For a matrix of non bits type, the code goes down a different branch, where it takes the transpose of the individual elements, e.g.:

https://github.com/JuliaLang/julia/blob/b5a531aa25a0a21e2b235bbef6f0cefccfe8c638/stdlib/LinearAlgebra/src/matmul.jl#L882

maltezfaria commented 1 year ago

Gentle bump.

I think this is indeed a bug. Would be happy to submit a PR if it may help expedite things (but the fix is a single word).

dkarrasch commented 1 year ago

The function that you're referring to is getting a big overhaul in JuliaLang/julia#52038. Could you perhaps check that one out and see if the issue is still present? Besides, as I said, I think the function should transpose elements, and a PR (including a test) would be most welcome!

maltezfaria commented 1 year ago

Thanks for the reference!
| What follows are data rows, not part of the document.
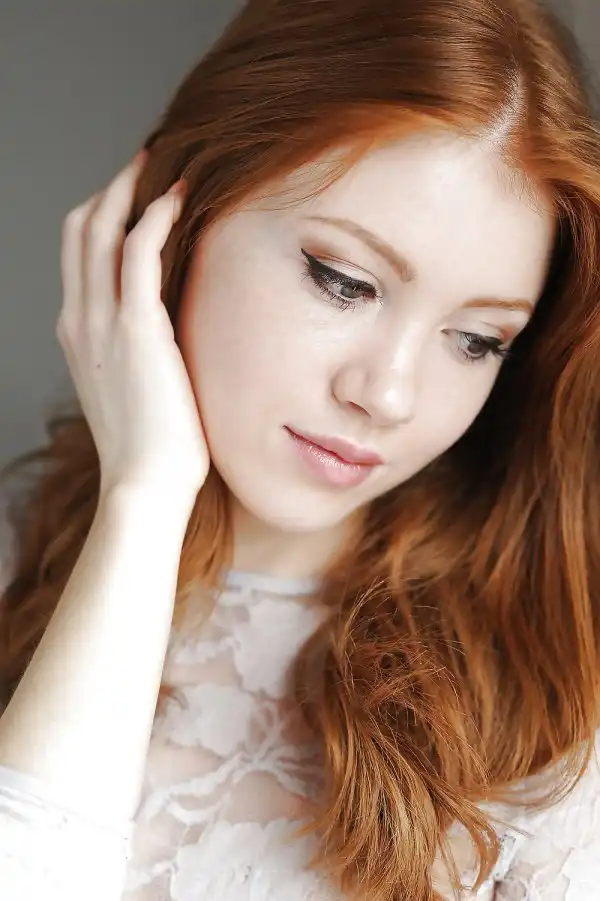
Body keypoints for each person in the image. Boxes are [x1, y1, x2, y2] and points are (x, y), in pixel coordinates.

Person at [0, 0, 599, 898]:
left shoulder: (555, 721)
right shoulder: (16, 558)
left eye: (477, 339)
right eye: (344, 282)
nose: (388, 394)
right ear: (183, 210)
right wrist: (144, 501)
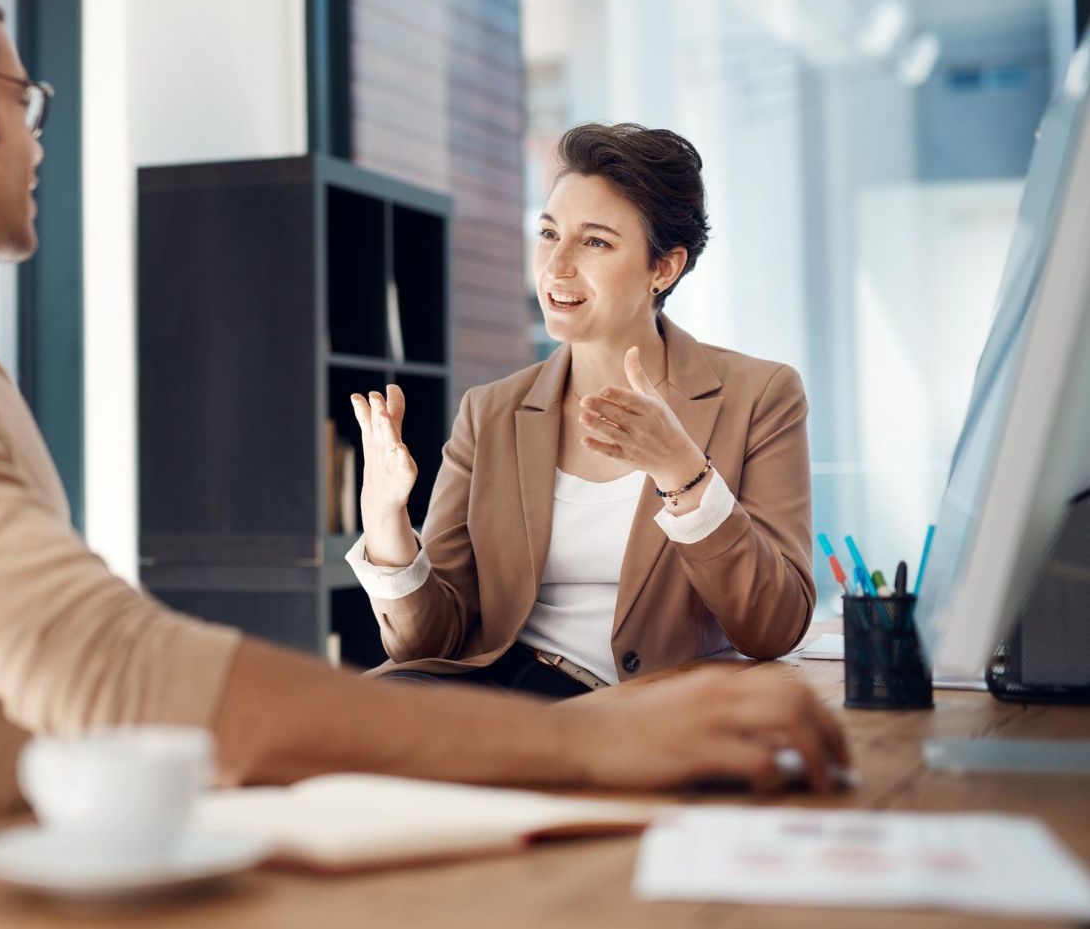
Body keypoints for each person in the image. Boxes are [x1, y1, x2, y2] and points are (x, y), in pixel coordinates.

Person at [0, 0, 847, 923]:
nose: (40, 138)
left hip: (84, 859)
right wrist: (598, 746)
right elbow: (115, 672)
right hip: (6, 898)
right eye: (23, 99)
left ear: (665, 265)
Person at [347, 122, 815, 698]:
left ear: (662, 268)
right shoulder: (489, 412)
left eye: (595, 241)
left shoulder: (760, 395)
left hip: (642, 710)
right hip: (499, 691)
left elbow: (776, 625)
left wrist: (683, 474)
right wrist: (385, 521)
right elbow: (431, 643)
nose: (556, 266)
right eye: (548, 234)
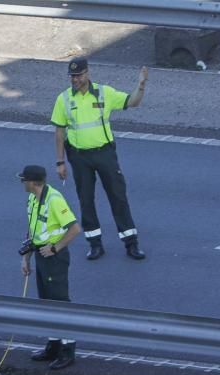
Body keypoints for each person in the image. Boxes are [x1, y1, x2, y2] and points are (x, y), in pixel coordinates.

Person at [52, 57, 148, 261]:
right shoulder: (64, 99)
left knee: (118, 196)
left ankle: (131, 243)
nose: (75, 79)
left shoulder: (105, 93)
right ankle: (95, 244)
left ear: (87, 73)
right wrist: (60, 162)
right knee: (86, 200)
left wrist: (140, 86)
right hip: (79, 157)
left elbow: (133, 102)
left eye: (78, 75)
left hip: (105, 154)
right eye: (72, 76)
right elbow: (59, 131)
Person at [18, 165, 81, 370]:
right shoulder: (32, 198)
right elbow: (32, 229)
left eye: (23, 180)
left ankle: (68, 349)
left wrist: (55, 248)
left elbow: (75, 228)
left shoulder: (54, 200)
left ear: (33, 182)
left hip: (54, 258)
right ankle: (53, 345)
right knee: (47, 302)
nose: (22, 183)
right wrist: (26, 258)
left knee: (60, 302)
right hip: (40, 255)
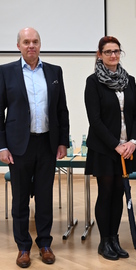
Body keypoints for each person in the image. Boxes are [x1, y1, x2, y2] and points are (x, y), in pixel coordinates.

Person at [0, 27, 69, 268]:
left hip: (47, 144)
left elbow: (62, 109)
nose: (31, 45)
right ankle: (23, 247)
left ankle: (45, 244)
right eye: (26, 42)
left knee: (44, 197)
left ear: (40, 45)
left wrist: (63, 141)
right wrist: (2, 147)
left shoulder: (53, 71)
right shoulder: (5, 72)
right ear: (18, 45)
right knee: (19, 199)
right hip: (19, 146)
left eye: (35, 41)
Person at [84, 36, 136, 261]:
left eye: (116, 51)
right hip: (105, 149)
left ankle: (115, 238)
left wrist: (133, 142)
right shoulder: (93, 82)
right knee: (106, 193)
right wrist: (116, 145)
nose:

I can confirm that JuliaLang/julia#52038 fixes the problem I encountered with the generic matmul as it avoids the (still buggy) LinearAlgebra.copy_transpose!:

function test_copy_transpose!(T)
    v = rand(T)
    A = fill(v,2,2)
    At = collect(transpose(A))
    B = similar(A)
    LinearAlgebra.copy_transpose!(B,axes(B,1),axes(B,2),A,axes(A,1),axes(A,2))
    B ≈ At
end

test_copy_transpose!(Float64) # true
test_copy_transpose!(ComplexF64) # true
test_copy_transpose!(SMatrix{2,2,Float64,4}) # false

As already mentioned, the issue is that copy transpose is not recursive.

maltezfaria commented 1 year ago

I noticed that copy_transpose! is not used very often in LinearAlgebra, but FWIW the "fix" is simply to transpose the elements during the copy:


function copy_transpose!(B::AbstractVecOrMat, ir_dest::AbstractRange{Int}, jr_dest::AbstractRange{Int},
                         A::AbstractVecOrMat, ir_src::AbstractRange{Int}, jr_src::AbstractRange{Int})
    if length(ir_dest) != length(jr_src)
        throw(ArgumentError(LazyString("source and destination must have same size (got ",
                                   length(jr_src)," and ",length(ir_dest),")")))
    end
    if length(jr_dest) != length(ir_src)
        throw(ArgumentError(LazyString("source and destination must have same size (got ",
                                   length(ir_src)," and ",length(jr_dest),")")))
    end
    @boundscheck checkbounds(B, ir_dest, jr_dest)
    @boundscheck checkbounds(A, ir_src, jr_src)
    idest = first(ir_dest)
    for jsrc in jr_src
        jdest = first(jr_dest)
        for isrc in ir_src
            B[idest,jdest] = transpose(A[isrc,jsrc]) # <-- recursive transposition
            jdest += step(jr_dest)
        end
        idest += step(ir_dest)
    end
    return B
end

I think the reason this is a corner case not caught earlier is that copy_transpose! does not get called in LinearAlgebra unless the entries of the array are of bitstype. So you need a bitstype whose transpose is not itself, such as an SMatrix.

In any case, thanks for the work in making generic_matmatmul faster!